*Exercise 1*.
Answer these questions using the page on the canary stage below:
(a) What are the names of the two stages into which some environments are split?
(b) Which data elements does the canary stage share with the main stage?
(c) When an existing repository is modified, which Gitaly server is used?
------------------------------------------------------------------------
Environments Canary Stage

Detailed information about how the Canary stage works in our Environments

Environments Canary Stage

Some of our environments in use at GitLab are split into two separate logical deployments of components, called “stages”. The two stages are “main” and “canary” (sometimes shortened to cny).

The reason for the canary stages is to allow us to test new releases of the GitLab software in a controlled and isolated fashion, before rolling it out to all users.

What is different and what is shared between “canary” and “main” stages?

The Canary stage contains code functional elements like web, container registry and git servers while sharing data elements such as sidekiq, database and file storage with the main stage of the environment. This allows UX code and most application logic code to be consumed by a smaller subset of users under real world scenarios before being made available to all users on the environment.

Currently a canary stage covers the following services

  • GitLab web
  • GitLab api
  • GitLab Git https
  • GitLab websockets
  • GitLab registry
  • GitLab pages
  • GitLab shell
  • Gitaly *(see below)
  • Praefect *(see below)

Currently a canary stage does not cover the following services (when using canary for these services, you are using the version running in the “main” stage)

  • Sidekiq
  • GitLab Agent for Kubernetes
  • Mailroom
  • Redis
  • PostgreSQL

How does Gitaly and Praefect work in a canary stage?

As Gitaly and Praefect nodes are randomly (with weighting) chosen to store Git data, it’s not entirely possible to have a clean separation of Gitaly/Praefect nodes between stages.

What this means is that when using an environment, the Gitaly/Praefect code used (depending on the repository in question, see below) may be from either stage (main or canary), regardless of what stage you are using through the web frontend, or what you have selected in next.gitlab.com. What Gitaly/Prafect node is used follows the following rules

  • If you are modifying an existing repository, you will use the Gitaly server that the shard is currently assigned to.
------------------------------------------------------------------------
*Exercise 2*. Revise the stretch of rows from the line containing "genus: Meleagris" through the line containing "scientific name: Calocybe gambosa", replacing "common name" with "vernacular name" and leaving all else unchanged. Provide only those lines.

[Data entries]
------------------------------------------------------------------------
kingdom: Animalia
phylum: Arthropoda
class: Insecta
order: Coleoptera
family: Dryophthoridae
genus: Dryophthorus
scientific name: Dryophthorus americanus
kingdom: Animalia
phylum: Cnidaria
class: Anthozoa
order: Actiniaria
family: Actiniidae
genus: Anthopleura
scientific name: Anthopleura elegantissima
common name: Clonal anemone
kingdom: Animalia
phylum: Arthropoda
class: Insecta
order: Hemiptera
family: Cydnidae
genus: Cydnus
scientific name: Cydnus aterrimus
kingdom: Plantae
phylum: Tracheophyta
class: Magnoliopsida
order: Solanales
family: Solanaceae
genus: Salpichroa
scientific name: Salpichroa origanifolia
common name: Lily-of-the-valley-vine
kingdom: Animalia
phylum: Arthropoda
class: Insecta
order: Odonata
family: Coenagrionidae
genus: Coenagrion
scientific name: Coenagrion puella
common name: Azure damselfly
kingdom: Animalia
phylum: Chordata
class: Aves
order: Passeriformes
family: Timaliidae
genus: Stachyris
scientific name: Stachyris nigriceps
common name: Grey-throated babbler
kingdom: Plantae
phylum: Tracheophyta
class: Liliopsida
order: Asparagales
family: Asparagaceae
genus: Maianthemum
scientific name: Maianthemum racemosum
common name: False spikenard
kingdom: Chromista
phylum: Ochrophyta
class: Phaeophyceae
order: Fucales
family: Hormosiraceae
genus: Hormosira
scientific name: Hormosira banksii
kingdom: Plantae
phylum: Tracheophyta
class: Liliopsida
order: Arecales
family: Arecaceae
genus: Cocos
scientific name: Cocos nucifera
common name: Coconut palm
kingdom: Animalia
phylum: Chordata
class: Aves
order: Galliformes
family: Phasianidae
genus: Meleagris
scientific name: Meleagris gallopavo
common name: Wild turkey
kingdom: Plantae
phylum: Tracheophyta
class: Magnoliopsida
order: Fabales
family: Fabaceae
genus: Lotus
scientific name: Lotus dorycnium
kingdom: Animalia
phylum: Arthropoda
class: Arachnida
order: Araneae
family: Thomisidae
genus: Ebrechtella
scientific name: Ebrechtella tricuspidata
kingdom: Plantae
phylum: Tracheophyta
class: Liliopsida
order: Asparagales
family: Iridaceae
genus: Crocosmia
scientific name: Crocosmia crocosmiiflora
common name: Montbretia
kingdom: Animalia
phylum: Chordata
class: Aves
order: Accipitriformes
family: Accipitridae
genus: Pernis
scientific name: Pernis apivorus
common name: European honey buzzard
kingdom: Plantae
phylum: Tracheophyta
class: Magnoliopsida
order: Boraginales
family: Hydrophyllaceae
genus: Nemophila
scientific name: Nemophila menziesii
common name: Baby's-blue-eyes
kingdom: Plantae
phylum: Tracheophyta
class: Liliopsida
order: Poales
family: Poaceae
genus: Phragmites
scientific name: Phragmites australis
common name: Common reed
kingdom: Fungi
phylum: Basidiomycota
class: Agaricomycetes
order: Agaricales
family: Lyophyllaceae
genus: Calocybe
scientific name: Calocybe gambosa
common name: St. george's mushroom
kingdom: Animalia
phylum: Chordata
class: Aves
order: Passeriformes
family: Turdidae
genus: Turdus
------------------------------------------------------------------------
*Exercise solution 1*.
(a) "main" and "canary"
(b) Sidekiq, database and file storage
(c) The Gitaly server to which the shard is currently assigned

*Exercise solution 2*.
genus: Meleagris
scientific name: Meleagris gallopavo
vernacular name: Wild turkey
kingdom: Plantae
phylum: Tracheophyta
class: Magnoliopsida
order: Fabales
family: Fabaceae
genus: Lotus
scientific name: Lotus dorycnium
kingdom: Animalia
phylum: Arthropoda
class: Arachnida
order: Araneae
family: Thomisidae
genus: Ebrechtella
scientific name: Ebrechtella tricuspidata
kingdom: Plantae
phylum: Tracheophyta
class: Liliopsida
order: Asparagales
family: Iridaceae
genus: Crocosmia
scientific name: Crocosmia crocosmiiflora
vernacular name: Montbretia
kingdom: Animalia
phylum: Chordata
class: Aves
order: Accipitriformes
family: Accipitridae
genus: Pernis
scientific name: Pernis apivorus
vernacular name: European honey buzzard
kingdom: Plantae
phylum: Tracheophyta
class: Magnoliopsida
order: Boraginales
family: Hydrophyllaceae
genus: Nemophila
scientific name: Nemophila menziesii
vernacular name: Baby's-blue-eyes
kingdom: Plantae
phylum: Tracheophyta
class: Liliopsida
order: Poales
family: Poaceae
genus: Phragmites
scientific name: Phragmites australis
vernacular name: Common reed
kingdom: Fungi
phylum: Basidiomycota
class: Agaricomycetes
order: Agaricales
family: Lyophyllaceae
genus: Calocybe
scientific name: Calocybe gambosa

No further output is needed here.